▶ [EXCERPT]
>> start

Written By: Predrag Jakovljevic
Published On: June 4 2008

The first part of this two-part series revealed Progress Software’s background as well as its product line-up. Progress’s mission and goals—to provide its clients with “software products and services... that dramatically improve development, deployment, integration, and management of quality applications worldwide”—clearly includes the practice of partnering, to the benefit of both sides. Here, Technology Evaluation Centers (TEC) interviews Progress Software to elicit the vendor’s opinions regarding current software trends, and how its product line meets changing market demands.

TEC: Service-oriented architecture (SOA) stack approaches (wars): are they all converging to virtually the same thing, or might there still be some differentiation?

Progress Software: The stacks are starting to look very much the same, as they all tend to have the same components and cover roughly the same requirements. To find differentiation, you have to look at something other than technology coverage and features. There are, in our opinion, two perspectives that customers can look to for differentiation between vendors.

The first perspective is the philosophy, history, or attitude that a company brings to the elements of their SOA stack. Software companies tend to bring similar design patterns to all products they produce. Microsoft, for example, tends to think and design from the desktop. Oracle thinks and produces from the perspective of a large information technology (IT) department. So customers should understand the needs and preferences of their own organization before choosing a SOA stack or any element thereof. Software companies don’t change their basic values and beliefs just because they adopt SOA.

So what would be the equivalent beliefs—or starting points—for Progress SOA products? Technology projects at Progress Software tend to always center on the reliability, efficiency, and scalability of the core runtime capabilities of our products. We believe that SOA puts additional requirements on an IT environment for distributed scalability and reliability. We design our products to ensure that those elements are architected and implemented correctly to avoid such problems.

The second perspective that the customer should examine goes to the very nature of SOA itself. By definition, SOA should impose as few component interdependencies as necessary. This is true at both the application and the infrastructure level. In theory, there should be no “SOA stack.” Customers should be able to select whatever components they want from whatever vendors they choose to work with. All vendors support a set of standards that loosely define SOA, but too many vendors are all too willing to compromise the ideas of SOA to promote their own interests in selling the whole stack. The idea behind SOA is that the customer is in control of application and technology choices—not the vendor. The “stack” approach to SOA runs counter to that choice.

TEC: Any comment regarding pro-et-contras for both the platform choice and rationalization (“lock-in,” and constantly waiting for the moving parts to be in sync)?

PS: There’s a constant tension in the industry between the vendor’s desire for lock-in and the customer’s desire for interoperability. This tension has increased as technology vendors have added applications to their portfolio and vice versa.

Think back to earlier days of computing: Customers bought everything—hardware through to applications—from a single vendor. DEC, Burroughs, IBM, and Sperry all sold business applications. This was the ultimate stack, with all of the inherent compromises fully realized. In general, the business applications were not very good. This led to the “break-up” of the stack to where today there are choices in hardware, operating systems (OSs), infrastructure, and applications.

>> end

▶ [LISTED ENTRIES]
>> start

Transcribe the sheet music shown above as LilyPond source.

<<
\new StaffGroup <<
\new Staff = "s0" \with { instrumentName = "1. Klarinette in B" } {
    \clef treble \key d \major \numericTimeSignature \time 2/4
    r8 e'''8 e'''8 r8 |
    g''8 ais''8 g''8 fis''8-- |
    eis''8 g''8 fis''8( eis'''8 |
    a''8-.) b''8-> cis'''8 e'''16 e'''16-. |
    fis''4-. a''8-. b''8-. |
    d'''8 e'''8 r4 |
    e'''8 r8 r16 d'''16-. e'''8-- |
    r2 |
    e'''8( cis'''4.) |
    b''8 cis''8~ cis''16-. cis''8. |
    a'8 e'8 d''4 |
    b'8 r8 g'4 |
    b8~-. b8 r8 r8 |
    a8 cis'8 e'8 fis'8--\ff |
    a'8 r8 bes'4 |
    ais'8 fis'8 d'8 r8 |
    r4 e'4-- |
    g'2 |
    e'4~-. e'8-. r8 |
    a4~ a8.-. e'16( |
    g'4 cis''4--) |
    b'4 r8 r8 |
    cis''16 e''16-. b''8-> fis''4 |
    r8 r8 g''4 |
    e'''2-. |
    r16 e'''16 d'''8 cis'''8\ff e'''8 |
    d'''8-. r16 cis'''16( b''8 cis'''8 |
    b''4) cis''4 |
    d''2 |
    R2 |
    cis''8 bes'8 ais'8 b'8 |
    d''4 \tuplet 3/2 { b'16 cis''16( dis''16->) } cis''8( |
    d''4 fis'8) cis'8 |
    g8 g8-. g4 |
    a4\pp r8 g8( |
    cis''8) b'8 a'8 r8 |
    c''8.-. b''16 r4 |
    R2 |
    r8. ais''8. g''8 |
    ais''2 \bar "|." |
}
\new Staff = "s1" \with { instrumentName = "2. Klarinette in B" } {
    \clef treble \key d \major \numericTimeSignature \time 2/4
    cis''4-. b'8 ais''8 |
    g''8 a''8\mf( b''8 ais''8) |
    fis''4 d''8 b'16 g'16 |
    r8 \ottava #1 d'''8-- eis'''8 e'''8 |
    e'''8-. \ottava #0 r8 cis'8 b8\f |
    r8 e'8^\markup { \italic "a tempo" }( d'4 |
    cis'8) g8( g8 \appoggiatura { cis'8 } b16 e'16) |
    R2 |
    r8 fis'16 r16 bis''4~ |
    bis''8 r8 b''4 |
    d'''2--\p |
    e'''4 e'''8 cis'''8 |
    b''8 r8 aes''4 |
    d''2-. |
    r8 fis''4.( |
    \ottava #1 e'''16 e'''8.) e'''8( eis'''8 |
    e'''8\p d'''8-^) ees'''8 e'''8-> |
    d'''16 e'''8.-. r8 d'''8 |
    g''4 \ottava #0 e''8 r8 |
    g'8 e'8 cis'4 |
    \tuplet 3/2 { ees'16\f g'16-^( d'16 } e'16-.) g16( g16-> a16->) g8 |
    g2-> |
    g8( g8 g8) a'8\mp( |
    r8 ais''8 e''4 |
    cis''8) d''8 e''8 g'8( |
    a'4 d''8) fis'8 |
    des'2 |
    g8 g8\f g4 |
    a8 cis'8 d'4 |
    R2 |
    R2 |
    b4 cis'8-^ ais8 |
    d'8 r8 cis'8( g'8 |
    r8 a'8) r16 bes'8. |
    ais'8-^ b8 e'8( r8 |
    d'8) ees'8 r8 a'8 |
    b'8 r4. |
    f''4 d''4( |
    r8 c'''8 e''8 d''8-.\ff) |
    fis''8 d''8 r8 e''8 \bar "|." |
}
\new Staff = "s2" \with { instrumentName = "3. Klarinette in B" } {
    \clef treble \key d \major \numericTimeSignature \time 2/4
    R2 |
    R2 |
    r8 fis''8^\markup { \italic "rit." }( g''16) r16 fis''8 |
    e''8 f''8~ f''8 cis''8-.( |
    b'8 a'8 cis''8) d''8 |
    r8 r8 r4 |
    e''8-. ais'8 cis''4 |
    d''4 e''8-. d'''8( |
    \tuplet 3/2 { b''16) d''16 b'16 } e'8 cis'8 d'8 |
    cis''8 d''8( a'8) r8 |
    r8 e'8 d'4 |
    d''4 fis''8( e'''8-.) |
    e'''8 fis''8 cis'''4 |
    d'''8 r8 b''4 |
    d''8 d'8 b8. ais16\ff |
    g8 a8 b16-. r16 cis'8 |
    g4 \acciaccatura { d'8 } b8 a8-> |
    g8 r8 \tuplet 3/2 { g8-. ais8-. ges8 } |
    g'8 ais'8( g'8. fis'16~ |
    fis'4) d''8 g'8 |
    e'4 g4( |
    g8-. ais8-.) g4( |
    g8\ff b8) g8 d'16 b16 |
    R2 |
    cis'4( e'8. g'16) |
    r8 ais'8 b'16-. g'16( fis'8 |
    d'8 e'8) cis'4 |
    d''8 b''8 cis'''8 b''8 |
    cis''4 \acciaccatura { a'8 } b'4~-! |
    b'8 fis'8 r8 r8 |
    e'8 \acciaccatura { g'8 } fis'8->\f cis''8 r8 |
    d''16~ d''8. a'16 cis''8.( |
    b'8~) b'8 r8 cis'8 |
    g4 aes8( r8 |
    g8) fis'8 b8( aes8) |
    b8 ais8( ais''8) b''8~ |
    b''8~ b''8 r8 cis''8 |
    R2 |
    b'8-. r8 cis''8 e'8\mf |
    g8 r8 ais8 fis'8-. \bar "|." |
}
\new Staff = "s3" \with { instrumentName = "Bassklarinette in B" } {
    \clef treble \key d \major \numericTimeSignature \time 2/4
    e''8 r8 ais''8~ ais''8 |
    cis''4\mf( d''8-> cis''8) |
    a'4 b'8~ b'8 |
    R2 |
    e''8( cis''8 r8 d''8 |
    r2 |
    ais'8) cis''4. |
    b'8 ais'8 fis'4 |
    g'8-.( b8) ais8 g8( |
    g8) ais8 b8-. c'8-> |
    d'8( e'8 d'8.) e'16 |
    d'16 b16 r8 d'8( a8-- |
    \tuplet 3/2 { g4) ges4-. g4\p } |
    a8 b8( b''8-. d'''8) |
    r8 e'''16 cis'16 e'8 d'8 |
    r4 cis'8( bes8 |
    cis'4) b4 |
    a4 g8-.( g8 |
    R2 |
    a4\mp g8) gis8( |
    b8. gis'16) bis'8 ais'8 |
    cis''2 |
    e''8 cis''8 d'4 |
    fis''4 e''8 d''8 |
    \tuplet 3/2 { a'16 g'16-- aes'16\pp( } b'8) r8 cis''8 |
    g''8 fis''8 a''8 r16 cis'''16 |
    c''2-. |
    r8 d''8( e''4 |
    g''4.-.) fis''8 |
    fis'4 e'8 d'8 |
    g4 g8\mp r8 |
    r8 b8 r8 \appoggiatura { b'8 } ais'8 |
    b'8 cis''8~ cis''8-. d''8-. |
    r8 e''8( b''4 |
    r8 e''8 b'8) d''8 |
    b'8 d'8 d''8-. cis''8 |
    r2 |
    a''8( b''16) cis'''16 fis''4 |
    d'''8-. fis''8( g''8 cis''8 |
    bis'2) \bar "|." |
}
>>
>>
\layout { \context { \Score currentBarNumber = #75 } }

>> end

▶ [TASK INSTRUCTIONS]
**A)** Count the lines in the rows that contain the string "italic", treating uppercase and lowercase as different, and reply with only the number.
**B)** Continue the Progress Software interview on SOA from the point where it stops.

▶ [THE REPLIES]
**A)** 2

**B)**
But recently, technology companies have been working to re-establish the stack. Oracle, Microsoft, SAP are all combining application and infrastructure pieces. As before, there will be compromises and their will be a loss of control for the customer. And, as before, we believe that ultimately the customer’s requirements will win out and the stacks will start to break up again. Regulatory judgments, like the European Union’s (EU’s) recent pronouncement against Microsoft’s bundling practices in Europe, are also further supporting customers’ freedom of choice.

In every industry, the consumer is the ultimate arbitrator of how they will buy a product and from whom. Today, in software, the complications and headaches of getting different components to work together often leads customers to select a single vendor and live with the consequences of compromise and lock-in. Over time, however, we believe that efforts needed to achieve and maintain interoperability will decrease to the point where most customers will assert their power to assemble the infrastructure and application components that best fit their unique business requirements. After all, that’s a big part of the reason that SOA has caught on.

TEC: What are your views regarding the “wrap-around versus rewrite” dilemma? Will any products in your family be completely rewritten in managed code?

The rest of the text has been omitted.